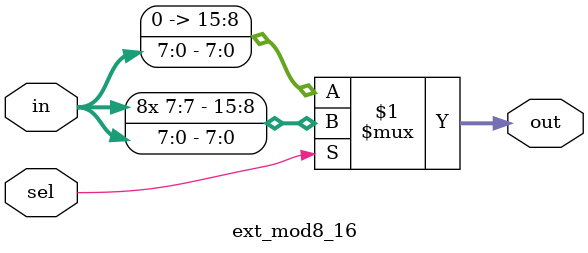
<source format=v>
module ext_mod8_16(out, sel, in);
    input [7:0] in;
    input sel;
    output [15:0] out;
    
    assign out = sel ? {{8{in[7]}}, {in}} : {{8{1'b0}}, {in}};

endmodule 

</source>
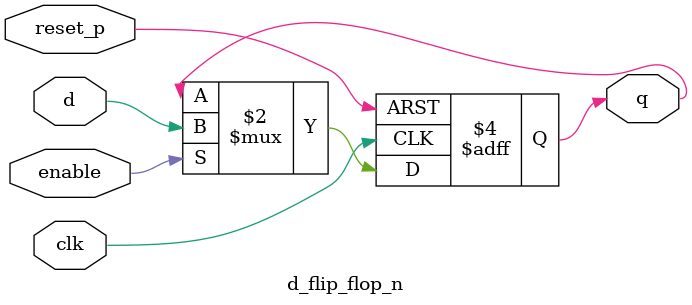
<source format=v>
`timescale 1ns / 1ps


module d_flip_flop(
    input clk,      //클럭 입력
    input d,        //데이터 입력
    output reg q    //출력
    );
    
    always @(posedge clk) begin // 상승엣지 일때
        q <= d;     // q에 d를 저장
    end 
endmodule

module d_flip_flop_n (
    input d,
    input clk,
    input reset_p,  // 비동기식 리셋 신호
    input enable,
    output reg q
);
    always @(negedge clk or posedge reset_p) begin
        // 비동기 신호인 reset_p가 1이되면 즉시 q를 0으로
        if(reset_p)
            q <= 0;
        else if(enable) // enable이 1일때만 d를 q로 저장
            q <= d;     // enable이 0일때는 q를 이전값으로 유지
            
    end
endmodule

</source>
...
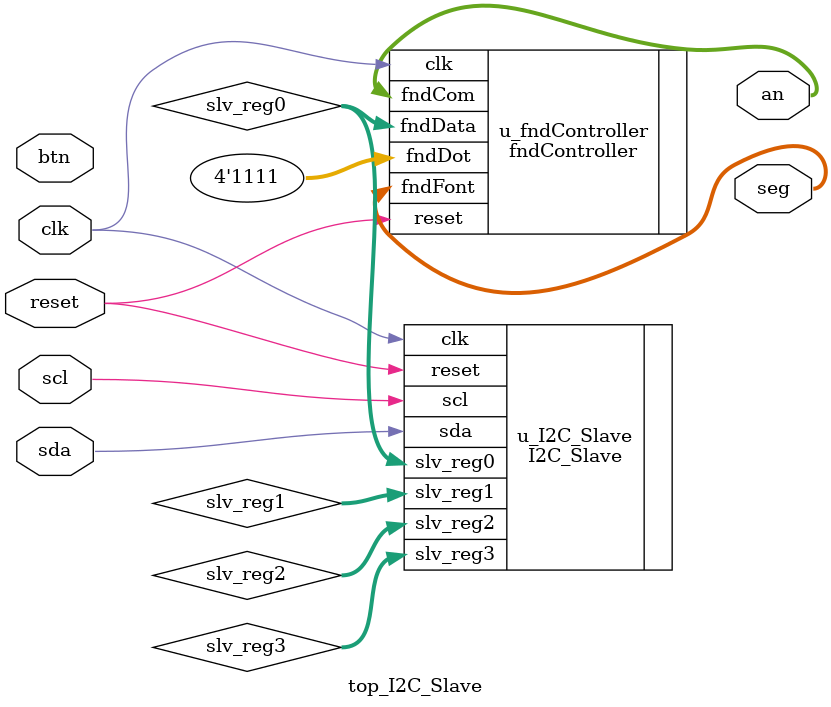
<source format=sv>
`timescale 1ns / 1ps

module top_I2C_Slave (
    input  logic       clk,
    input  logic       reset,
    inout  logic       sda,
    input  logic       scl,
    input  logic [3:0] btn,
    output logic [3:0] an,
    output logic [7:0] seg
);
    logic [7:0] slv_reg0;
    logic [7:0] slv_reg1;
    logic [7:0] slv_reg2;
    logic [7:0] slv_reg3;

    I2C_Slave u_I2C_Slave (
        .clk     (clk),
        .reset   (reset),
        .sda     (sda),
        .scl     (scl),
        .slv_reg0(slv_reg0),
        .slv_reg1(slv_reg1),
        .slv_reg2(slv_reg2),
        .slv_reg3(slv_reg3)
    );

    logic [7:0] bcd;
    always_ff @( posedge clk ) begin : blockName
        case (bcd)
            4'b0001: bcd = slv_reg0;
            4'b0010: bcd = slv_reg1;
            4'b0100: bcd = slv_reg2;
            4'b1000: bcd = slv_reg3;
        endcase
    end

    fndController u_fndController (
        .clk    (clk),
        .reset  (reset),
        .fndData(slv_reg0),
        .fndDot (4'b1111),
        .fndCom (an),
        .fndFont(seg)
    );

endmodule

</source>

> [Description of the task]: Copy every line from the material in which the word "output" can be found.

> [Result]:
    output [15:0] out;
    output reg q    //출력
    output reg q
    output logic [3:0] an,
    output logic [7:0] seg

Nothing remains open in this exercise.